Who? Marloes Milius (29)
From? Berkel en Rodenrijs, the Netherlands
Studies? Voice, Indian Music
What? Will go to India for the sixth time, in February
So, you are 29 and a second-year student… Do tell!
“Before I started here, I had already lived a full life, ha ha. When I was 19, I decided to take the five-year study Natural Medicine in Arnhem. I did complete the three-year theoretical course, but I found myself too young for the practical part. I then moved to Belgium. I already had Belgian friends and often went there to go out. I lived there for six years. In 2012 I made my first trip to India, in order to get to know myself better. I went four more times, always once a year, and always a little longer. I took courses in yoga and meditation. In Varanasi, at the Dhrupad Mela Festival, I first heard Indian classical music. Initially I found the music terribly slow and completely incomprehensible.
Meanwhile, at a course for voice improvisation in Belgium I had found that singing made me very happy—I experienced the healing quality of music. So when I went to India again, in the spring of 2015, I wanted to do something with my voice. I took lessons with a teacher for three months. In order to earn money to continue my studies I went to Australia. There I became ill. Back in Holland with my parents I worked on getting better: following a strict diet—and of course parental love helps too, ha ha.
Then, through a friend who plays the sitar I found myself at a world music concert by Grounds at the WMDC. There I learned that I could study Indian Music at the World Music Department of Codarts! I nearly fainted! I looked into Codarts, visited the open night and open day and before my audition I went to India again and studied very hard for four weeks. Fortunately I was accepted.”
“Wonderful! I’m so fortunate to have this fantastic main subject teacher, Marianne Svašek. I have to work awfully hard, though. When I started here, I could absolutely not read music… I manage by doing my homework consistently and by practising a lot. For a singer of Indian classical music the daily morning practice takes 90 minutes. And to become an even better singer you have to listen to a lot of music. In early February I will go to India again—for only three weeks, I regret to say, because of school—to the festival in Varanasi and to do an intensive Dhrupad workshop given by Pandit Nirmalya Dey. It’ll be a study holiday.”

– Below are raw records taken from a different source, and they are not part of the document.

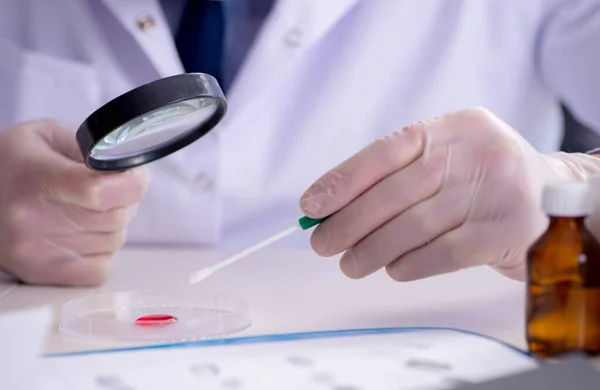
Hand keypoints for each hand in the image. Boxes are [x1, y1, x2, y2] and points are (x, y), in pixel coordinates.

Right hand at [0, 120, 147, 285]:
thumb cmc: (13, 163)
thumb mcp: (45, 135)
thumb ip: (91, 147)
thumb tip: (129, 168)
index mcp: (37, 179)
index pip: (101, 191)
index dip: (132, 183)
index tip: (134, 176)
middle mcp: (33, 220)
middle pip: (116, 217)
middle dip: (124, 201)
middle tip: (108, 189)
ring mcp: (37, 251)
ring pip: (115, 241)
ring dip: (113, 225)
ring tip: (86, 209)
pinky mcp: (41, 273)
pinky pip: (102, 268)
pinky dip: (103, 251)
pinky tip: (84, 234)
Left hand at [300, 107, 599, 281]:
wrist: (557, 202)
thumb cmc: (485, 183)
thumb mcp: (450, 161)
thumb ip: (400, 177)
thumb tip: (333, 207)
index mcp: (454, 127)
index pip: (387, 150)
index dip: (343, 179)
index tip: (312, 206)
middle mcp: (477, 151)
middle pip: (395, 191)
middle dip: (349, 222)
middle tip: (322, 244)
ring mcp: (496, 190)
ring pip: (414, 225)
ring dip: (373, 250)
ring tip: (351, 264)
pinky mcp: (507, 231)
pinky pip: (443, 253)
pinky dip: (410, 264)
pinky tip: (393, 270)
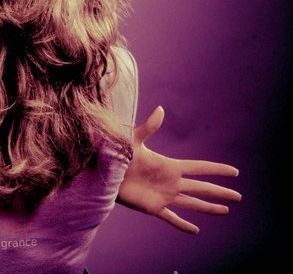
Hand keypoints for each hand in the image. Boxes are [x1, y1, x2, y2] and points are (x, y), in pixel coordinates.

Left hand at [116, 106, 241, 233]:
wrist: (102, 173)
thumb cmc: (116, 154)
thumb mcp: (134, 141)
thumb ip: (149, 128)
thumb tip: (160, 109)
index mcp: (170, 166)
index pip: (199, 168)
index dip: (217, 170)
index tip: (234, 172)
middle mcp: (171, 182)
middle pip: (202, 188)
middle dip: (220, 192)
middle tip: (238, 197)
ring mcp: (163, 196)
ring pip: (192, 204)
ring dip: (208, 208)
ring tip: (225, 211)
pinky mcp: (153, 208)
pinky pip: (172, 218)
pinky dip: (184, 225)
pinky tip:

You said just now: “Initially I found the music terribly slow and completely incomprehensible.” So that has changed.
“You cannot listen passively to Indian classical music, only actively. This music was not intended as just entertainment. That is something you have to know and realise. It is meditative music, because it is modal and not tonal like Western music. It is all about the feeling, the intonation within the notes. It’s about awareness and patience. At concerts the introduction takes an hour, whereas the part of the composition with lyrics takes only about ten minutes. The notes are more important than the story, which is almost always about gods and goddesses. You cannot disconnect Indian classical music from the rest of your life; it is a lifestyle.”
What’s your favourite spot in Rotterdam?
“The school, at the WMDC. Both my parents were born and raised in Rotterdam; I’ve been living here only a week now, right around the corner in Delfshaven. I like that neighbourhood very much. I go to school and I go to work, at Ekoplaza. I don’t really go anyplace else…”
Codarts to me is…
“… my second home. Marianne Svašek is my second mother, my best friend, and my role model. I learn a lot here, I’m building a wonderful network, and will have a nice diploma later.”